No device or technology is perfect, so you won’t be surprised to hear me tell you that MU-MIMO WI-Fi doesn’t come without its drawbacks.
The one big drawback is that to get the most out of MU-MIMO, both the router and the device itself must be fully MU-MIMO compatible in order to communicate with each other.
MU-MIMO routers are currently only able to broadcast over the more modern 802.11ac wireless standard; a signal which many devices are unable to decode and work with yet, unfortunately.
Also, MU-MIMO does work best with stationary Wi-Fi devices, so if you walk around your home streaming an online video on your smartphone, you won’t be getting the full benefit of MU-MIMO even if your smartphone does support it.
As a result, your router may even limit your smartphone’s connection to it by using SU-MIMO instead. This is so the moving connection doesn’t negatively impact the stronger MU-MIMO connections given to static devices.
Do You Need MU-MIMO Wi-Fi?
As we all know, modern homes have an ever-increasing number of devices that are constantly connected to a Wi-Fi network.
Even though some of your devices will not support MU-MIMO, you can still benefit from having a router that supports MU-MIMO thanks to their ability to better handle multiple devices being connected to it at any one time.

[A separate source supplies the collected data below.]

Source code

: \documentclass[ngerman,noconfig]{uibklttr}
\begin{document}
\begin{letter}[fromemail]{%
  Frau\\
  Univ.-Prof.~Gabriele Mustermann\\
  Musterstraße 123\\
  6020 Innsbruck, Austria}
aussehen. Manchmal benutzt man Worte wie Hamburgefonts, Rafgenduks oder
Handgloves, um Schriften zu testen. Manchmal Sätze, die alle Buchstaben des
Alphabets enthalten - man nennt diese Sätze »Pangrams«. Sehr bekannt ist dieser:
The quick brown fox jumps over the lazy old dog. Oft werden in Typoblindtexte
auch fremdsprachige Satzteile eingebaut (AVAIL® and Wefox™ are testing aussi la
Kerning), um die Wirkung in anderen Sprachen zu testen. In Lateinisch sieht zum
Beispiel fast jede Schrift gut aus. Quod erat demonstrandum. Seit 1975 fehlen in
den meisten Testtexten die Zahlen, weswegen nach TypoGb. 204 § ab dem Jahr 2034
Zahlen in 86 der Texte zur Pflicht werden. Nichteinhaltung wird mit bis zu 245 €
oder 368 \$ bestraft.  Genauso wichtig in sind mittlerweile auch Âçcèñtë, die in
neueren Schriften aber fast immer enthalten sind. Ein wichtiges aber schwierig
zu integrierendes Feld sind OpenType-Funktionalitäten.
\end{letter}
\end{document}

I would recommend considering a MU-MIMO router should you have 8 or more devices connected to your home Wi-Fi.
MU-MIMO is a wireless technology used to better support networks where multiple people and their devices are trying to access a wireless network at the same time.
This technology allows a router to break up the available bandwidth into individual streams that share a portion of the bandwidth evenly, regardless of the device it is sending data to.
The result is each device not having to wait in turn to receive a share of the bandwidth as MU-MIMO can provide a signal to multiple devices simultaneously.
The caveat being the streams are spatial, so devices that are in close proximity to each other will have to share the same stream and with that, the stream’s share of the bandwidth.
Also, MU-MIMO only works for downlink connections, so content creators uploading large video files to YouTube will not benefit from it as much compared to those who are online gaming, for example.
The big drawback with MU-MIMO is that both the router and the device itself must support MU-MIMO in order to take full advantage of it. Even today, not all routers and devices support this wireless technology.
That being said, I would still recommend a MU-MIMO supported router for any home network that has 8 or more devices connected via Wi-Fi for their ability to better handle multiple connections at the same time.